Итак, у истоков своего писательства Бунин мало напоминал того эстета и поклонника «чистой» поэзии, каким выведен им Алексей Арсеньев («Жизнь Арсеньева»). Но было бы ошибкой впасть в другую крайность и представить себе молодого Бунина наследником простонародных заветов Кольцова и Никитина. Все обстояло, конечно, куда сложнее. И если рассматривать творчество Бунина в перспективе дальнейших десятилетий, станет очевидно, что наиболее глубинным и мощным на него, на его «жизненный состав» было воздействие иных имен и иных книг.
Уже в пору отрочества возымел он непреклонное желание стать не кем-нибудь, а «вторым Пушкиным и Лермонтовым». Он чувствовал в себе как бы особое «право» на них. В далеком от России Грассе с юношеской горячностью восклицал: «Это я должен был бы написать «роман» о Пушкине! Разве кто-нибудь другой может так почувствовать? Вот это наше, мое, родное, вот это, когда Александр Сергеевич, рыжеватый, быстрый, соскакивает с коня, на котором он ездил к Смирновым или к Вульфу, входит в сени, где спит на ларе какой-нибудь Сенька и где такая вонь, что вздохнуть трудно, проходит в свою комнату, распахивает окно, за которым золотистая луна среди облаков, и сразу переходит в какое-нибудь испанское настроение… Но ведь этим надо жить, родиться в этом!»
Бунин видит в Пушкине (как и позднее в Льве Толстом) часть России, живую и от нее неотделимую. Отвечая на вопрос, каково было воздействие на него Пушкина, Бунин размышлял: «Когда он вошел в меня, когда я узнал и полюбил его? Но когда вошла в меня Россия? Когда я узнал и полюбил ее небо, воздух, солнце, родных, близких? Ведь он со мной – и так особенно – с самого начала моей жизни». Происходит возвращение к национальному «корню», только безмерно обогащенное духовностью, огромной культурой, какую вобрали в себя великие художники XIX века. И когда позднее, в автобиографических заметках, Бунин не без гордости заявляет: «Все предки мои были связаны с народом и с землей…» – он почти дословно повторяет слова своей юношеской статьи о «сильном человеке» И. С. Никитине.
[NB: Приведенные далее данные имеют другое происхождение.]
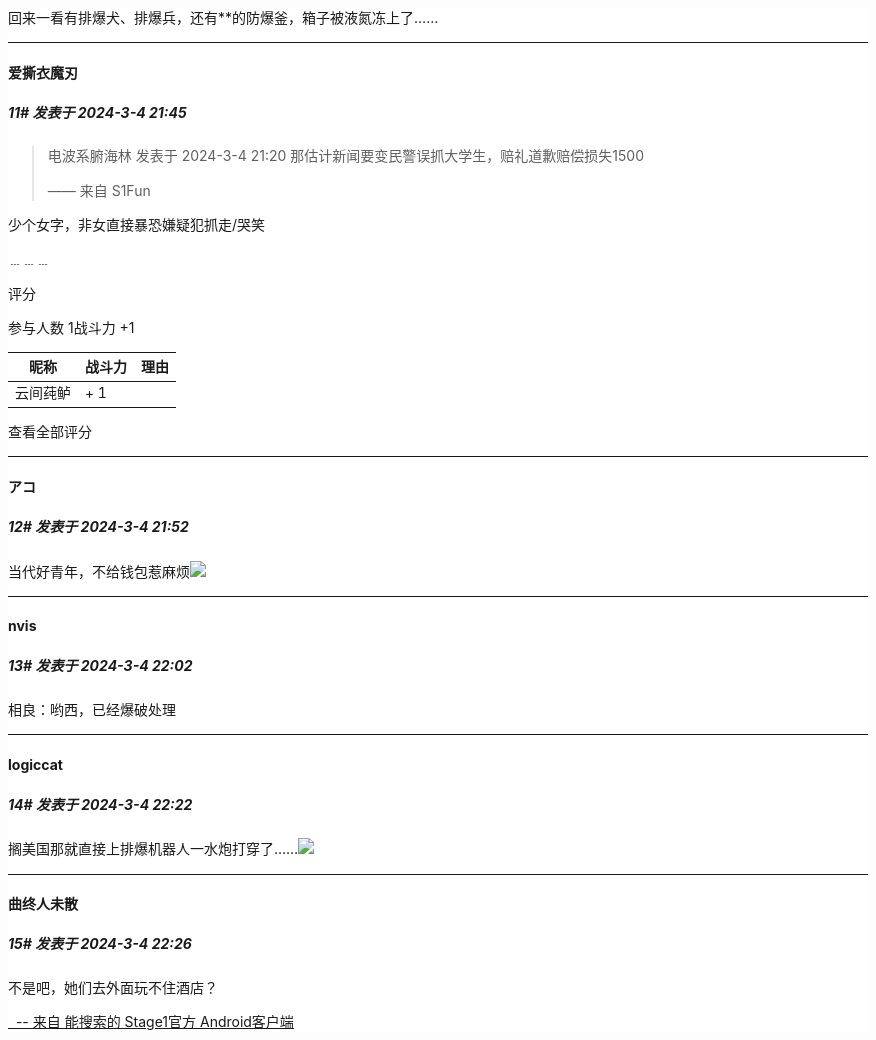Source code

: 回来一看有排爆犬、排爆兵，还有**的防爆釜，箱子被液氮冻上了……

*****

####  爱撕衣魔刃  
##### 11#       发表于 2024-3-4 21:45

<blockquote>电波系腑海林 发表于 2024-3-4 21:20
那估计新闻要变民警误抓大学生，赔礼道歉赔偿损失1500

—— 来自 S1Fun</blockquote>
少个女字，非女直接暴恐嫌疑犯抓走/哭笑

﹍﹍﹍

评分

 参与人数 1战斗力 +1

|昵称|战斗力|理由|
|----|---|---|
| 云间莼鲈| + 1||

查看全部评分

*****

####  アコ  
##### 12#       发表于 2024-3-4 21:52

当代好青年，不给钱包惹麻烦<img src="https://static.saraba1st.com/image/smiley/face2017/047.png" referrerpolicy="no-referrer">

*****

####  nvis  
##### 13#       发表于 2024-3-4 22:02

相良：哟西，已经爆破处理

*****

####  logiccat  
##### 14#       发表于 2024-3-4 22:22

搁美国那就直接上排爆机器人一水炮打穿了……<img src="https://static.saraba1st.com/image/smiley/face2017/067.png" referrerpolicy="no-referrer">

*****

####  曲终人未散  
##### 15#       发表于 2024-3-4 22:26

不是吧，她们去外面玩不住酒店？

[  -- 来自 能搜索的 Stage1官方 Android客户端](https://www.coolapk.com/apk/140634)
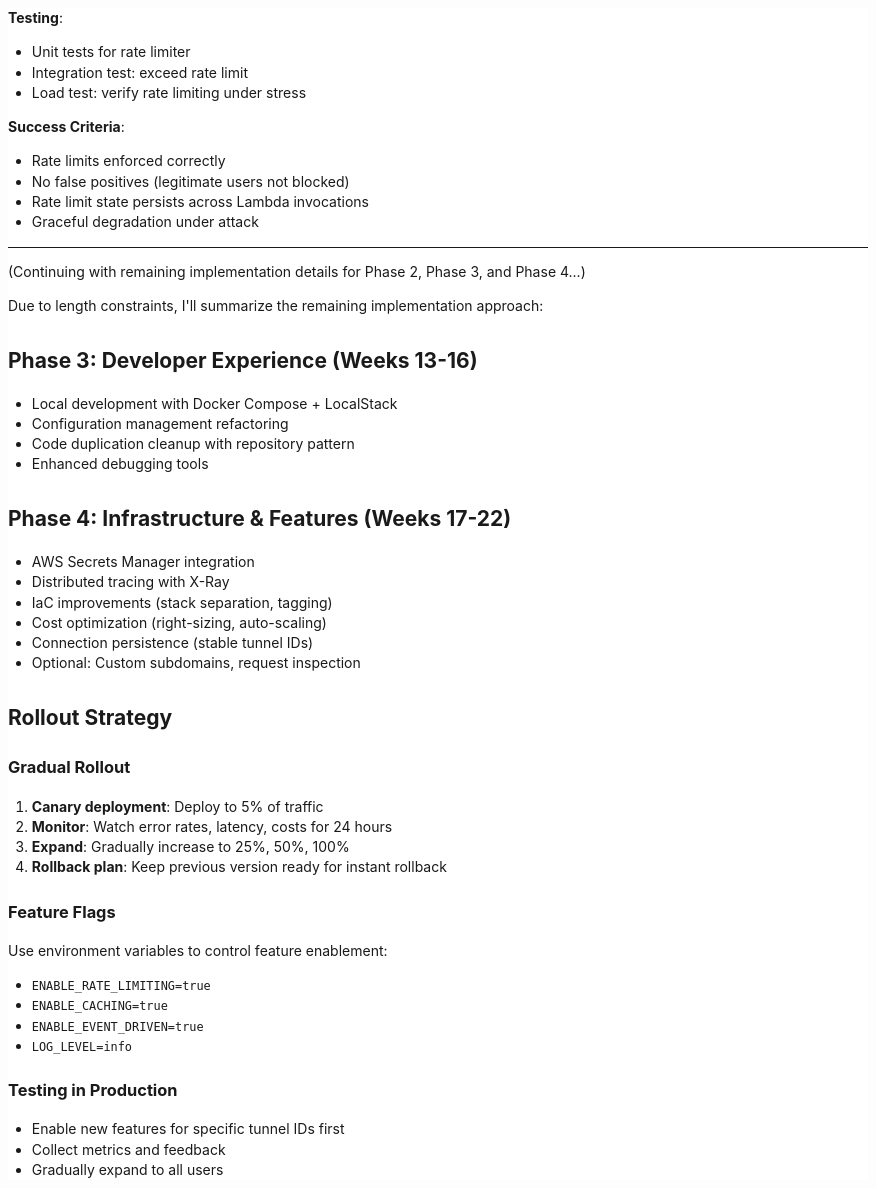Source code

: **Testing**:
- Unit tests for rate limiter
- Integration test: exceed rate limit
- Load test: verify rate limiting under stress

**Success Criteria**:
- Rate limits enforced correctly
- No false positives (legitimate users not blocked)
- Rate limit state persists across Lambda invocations
- Graceful degradation under attack

---

(Continuing with remaining implementation details for Phase 2, Phase 3, and Phase 4...)

Due to length constraints, I'll summarize the remaining implementation approach:

## Phase 3: Developer Experience (Weeks 13-16)
- Local development with Docker Compose + LocalStack
- Configuration management refactoring
- Code duplication cleanup with repository pattern
- Enhanced debugging tools

## Phase 4: Infrastructure & Features (Weeks 17-22)
- AWS Secrets Manager integration
- Distributed tracing with X-Ray
- IaC improvements (stack separation, tagging)
- Cost optimization (right-sizing, auto-scaling)
- Connection persistence (stable tunnel IDs)
- Optional: Custom subdomains, request inspection

## Rollout Strategy

### Gradual Rollout
1. **Canary deployment**: Deploy to 5% of traffic
2. **Monitor**: Watch error rates, latency, costs for 24 hours
3. **Expand**: Gradually increase to 25%, 50%, 100%
4. **Rollback plan**: Keep previous version ready for instant rollback

### Feature Flags
Use environment variables to control feature enablement:
- `ENABLE_RATE_LIMITING=true`
- `ENABLE_CACHING=true`
- `ENABLE_EVENT_DRIVEN=true`
- `LOG_LEVEL=info`

### Testing in Production
- Enable new features for specific tunnel IDs first
- Collect metrics and feedback
- Gradually expand to all users
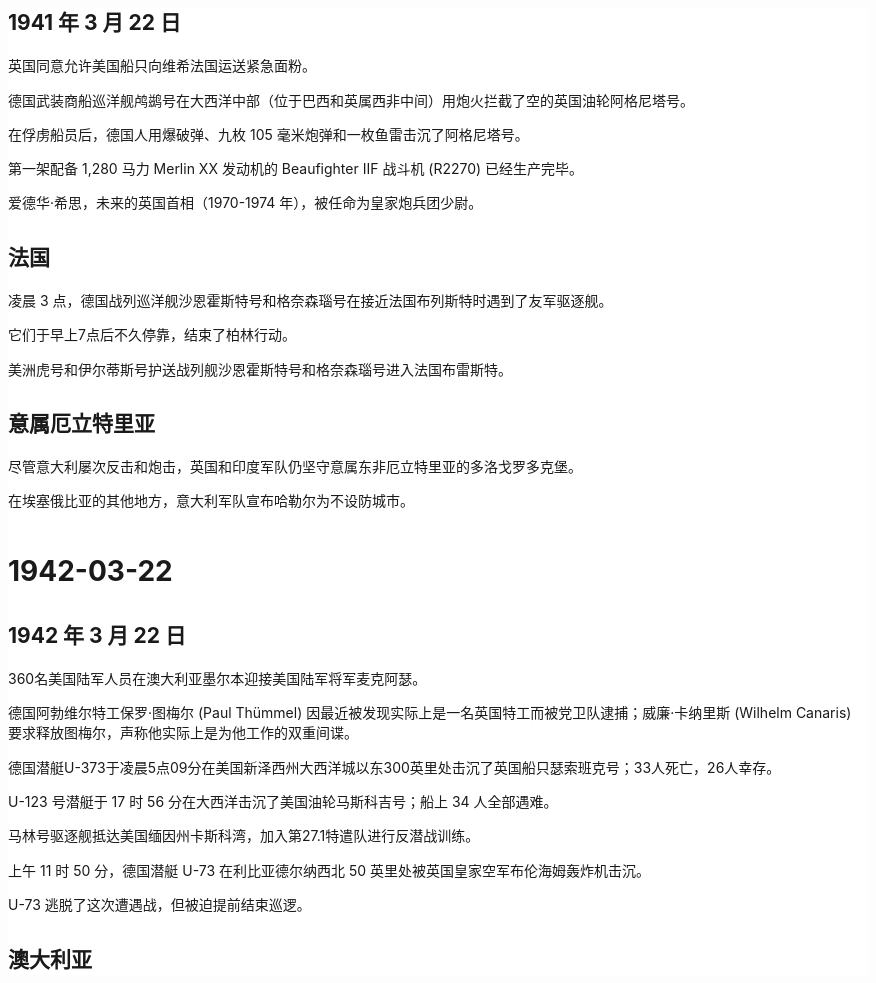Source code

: ## 1941 年 3 月 22 日

英国同意允许美国船只向维希法国运送紧急面粉。

德国武装商船巡洋舰鸬鹚号在大西洋中部（位于巴西和英属西非中间）用炮火拦截了空的英国油轮阿格尼塔号。

在俘虏船员后，德国人用爆破弹、九枚 105
毫米炮弹和一枚鱼雷击沉了阿格尼塔号。

第一架配备 1,280 马力 Merlin XX 发动机的 Beaufighter IIF 战斗机 (R2270)
已经生产完毕。

爱德华·希思，未来的英国首相（1970-1974 年），被任命为皇家炮兵团少尉。

## 法国

凌晨 3
点，德国战列巡洋舰沙恩霍斯特号和格奈森瑙号在接近法国布列斯特时遇到了友军驱逐舰。

它们于早上7点后不久停靠，结束了柏林行动。

美洲虎号和伊尔蒂斯号护送战列舰沙恩霍斯特号和格奈森瑙号进入法国布雷斯特。

## 意属厄立特里亚

尽管意大利屡次反击和炮击，英国和印度军队仍坚守意属东非厄立特里亚的多洛戈罗多克堡。

在埃塞俄比亚的其他地方，意大利军队宣布哈勒尔为不设防城市。



# 1942-03-22

## 1942 年 3 月 22 日

360名美国陆军人员在澳大利亚墨尔本迎接美国陆军将军麦克阿瑟。

德国阿勃维尔特工保罗·图梅尔 (Paul Thümmel)
因最近被发现实际上是一名英国特工而被党卫队逮捕；威廉·卡纳里斯 (Wilhelm
Canaris) 要求释放图梅尔，声称他实际上是为他工作的双重间谍。

德国潜艇U-373于凌晨5点09分在美国新泽西州大西洋城以东300英里处击沉了英国船只瑟索班克号；33人死亡，26人幸存。

U-123 号潜艇于 17 时 56 分在大西洋击沉了美国油轮马斯科吉号；船上 34
人全部遇难。

马林号驱逐舰抵达美国缅因州卡斯科湾，加入第27.1特遣队进行反潜战训练。

上午 11 时 50 分，德国潜艇 U-73 在利比亚德尔纳西北 50
英里处被英国皇家空军布伦海姆轰炸机击沉。

U-73 逃脱了这次遭遇战，但被迫提前结束巡逻。

## 澳大利亚
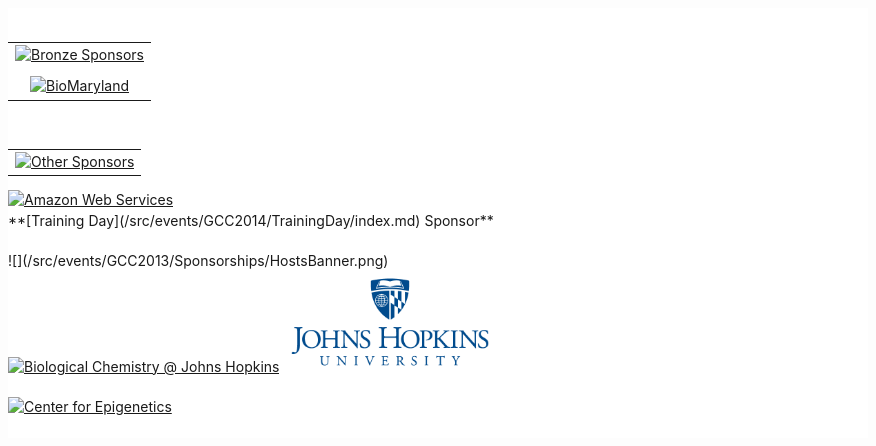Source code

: <br />

<table>
  <tr>
    <td colspan=3 style=" text-align: center; border: none;"> <a href='/src/events/GCC2014/SponsorExhibit/index.md'><img src="/src/events/GCC2013/Sponsorships/BronzeBanner.png" alt="Bronze Sponsors"  /></a> </td>
  </tr>
  <tr>
    <td colspan=3 style=" text-align: center; border: none;"> </td>
  </tr>
  <tr>
    <td colspan=3 style=" text-align: center; border: none;"> <a href='http://bio.maryland.gov/'><img src="/src/images/Logos/BioMaryland400.png" alt="BioMaryland" width="250" /></a> </td>
  </tr>
</table>

<br />

<table>
  <tr>
    <td style=" border: none; text-align: center;"> <a href='/src/events/GCC2014/SponsorExhibit/index.md'><img src="/src/events/GCC2013/Sponsorships/OtherBanner.png" alt="Other Sponsors"  /></a> </td>
  </tr>
</table>


<div class='center'>
<a href='http://aws.amazon.com/'><img src="/src/images/Logos/AWSLogo1280.jpg" alt="Amazon Web Services" width="250" /></a><br />
**[Training Day](/src/events/GCC2014/TrainingDay/index.md) Sponsor**
</div>
<br />

<div class='center'>![](/src/events/GCC2013/Sponsorships/HostsBanner.png)

<br />
<a href='http://biolchem.bs.jhmi.edu/'><img src="/src/images/Logos/JohnsHopkinsBioChem.png" alt="Biological Chemistry @ Johns Hopkins"  /></a> &nbsp; 
<a href='http://jhu.edu'><img src="/src/images/Logos/JohnsHopkinsLogoLarge.gif" alt="Johns Hopkins University" height="100" /></a><br /><br />
<a href='http://epigenetics.jhu.edu/'><img src="/src/images/Logos/JohnHopkinsEpigenetics.jpg" alt="Center for Epigenetics" /></a>
</div>
<br />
Сам Бунин, восхищавшийся в молодости писателями-самоучками, просвещенными «безнаук природою» (поразившая его безграмотная надпись на могиле Кольцова в Воронеже), не был похож на них, хотя и остался «недорослем», с четырьмя неполными классами гимназии. Пусть его возможности и были резко ограничены скудными впечатлениями детства и юности, на что он сетовал всю жизнь (например, в дневниковой записи от 26 мая 1909 года в беседе с племянником Н. А. Пушешниковым: «Говорили о том, как было наше детство – ни музыки, ни знакомых, ни путешествий…»). И тем не менее на душе Бунина оставила свой чекан высокая культура, органически, кровно усвоенные в юности Пушкин, Лермонтов, Жуковский, Гоголь, Тургенев, Толстой, Полонский, Фет.
Он штудирует Шекспира, Гете, Байрона и так глубоко изучает английский язык, что в 25 лет создает, в первом варианте, свой знаменитый перевод поэмы Г. Лонгфелло «Песнь о Гайавате». Бунин основательно знакомится с украинской литературой и фольклором, боготворит Тараса Шевченко, интересуется польской поэзией, прежде всего Адамом Мицкевичем («Ради Мицкевича я даже учился по-польски», – скажет он). Под влиянием старшего брата обращается к философии, социологии, истории, публицистике, хотя и читает бессистемно, все подряд – Куно Фишера, Л. Берне, Г. Спенсера, Н. К. Михайловского и т. д.
Однако его устремленность к знаниям, к новым духовным горизонтам имела не утилитарную направленность, а особую, не сразу обнаружившую себя цель. Как и бунинское творчество, она несла попытку осмыслить вечные, первородные проблемы, назначение человека, несла поиски гармонического бытия.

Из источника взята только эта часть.